B vitamins (ie, vitamins B₁, B₆ and B₁₂) help maintain neuronal viability and support nerve regeneration. [Biomed Res Int 2021;2021:9968228] Supplementation with B vitamins has been shown to improve PN symptoms and QoL. In a prospective, single-arm, observational study in 411 patients (mean age, 50.9 years; diabetes, 25.3 percent) with mild-to-moderate PN, fixed-dose, once-daily supplementation of B vitamins (vitamin B₁, 100 mg; vitamin B₆, 100 mg; B₁₂, 5,000 mcg) demonstrated a significant reduction in overall Total Symptom Score (TSS; ie, stabbing pain, burning pain, paraesthesia, and numbness) (mean TSS change, 1.090; p<0.0001) at 2 weeks vs baseline, with further reduction shown at 12 weeks (mean TSS change, 3.431). After 12 weeks of B vitamins supplementation, patients reported significant reductions in numbness, burning, tingling and pain (p<0.0001 for each), with an improvement in QoL. [Asian J Med Sci 2018;9:32-40]

Overall, supplementation with B vitamins was well tolerated. During the study period, three of the 411 patients (0.7 percent) experienced ≥1 treatment-related adverse event (dyspepsia, nausea, diabetic foot; n=1 each).

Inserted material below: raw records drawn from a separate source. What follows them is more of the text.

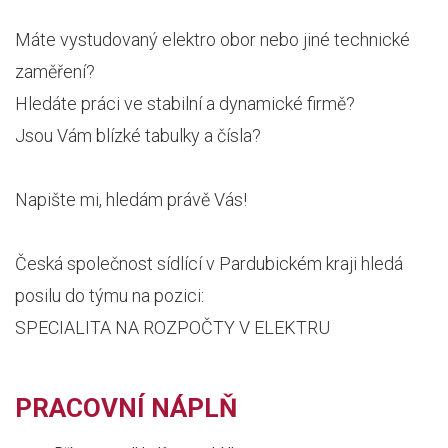
Máte vystudovaný elektro obor nebo jiné technické
zaměření?
Hledáte práci ve stabilní a dynamické firmě?
Jsou Vám blízké tabulky a čísla?
Napište mi, hledám právě Vás!
Česká společnost sídlící v Pardubickém kraji hledá
posilu do týmu na pozici:
SPECIALITA NA ROZPOČTY V ELEKTRU
PRACOVNÍ NÁPLŇ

“DSPN management also includes pathogenetic pharmacotherapy and neuropathic pain therapy. Although therapeutic agents are generally effective, potential side effects should be carefully considered,” Lee added. [Diabetes Res Clin Pract 2022;186:109063]

Summary
Chronic inflammation is associated with chronic diseases, including T2DM and OA. Nutraceuticals, such as omega-3 FA–based supplementation, help alleviate OA-related pain and reduce NSAID use.

Early PN diagnosis is essential to identify and treat underlying causes (eg, T2DM and vitamin B deficiency). Supplementation of B vitamins can improve PN-associated symptoms and patients’ QoL.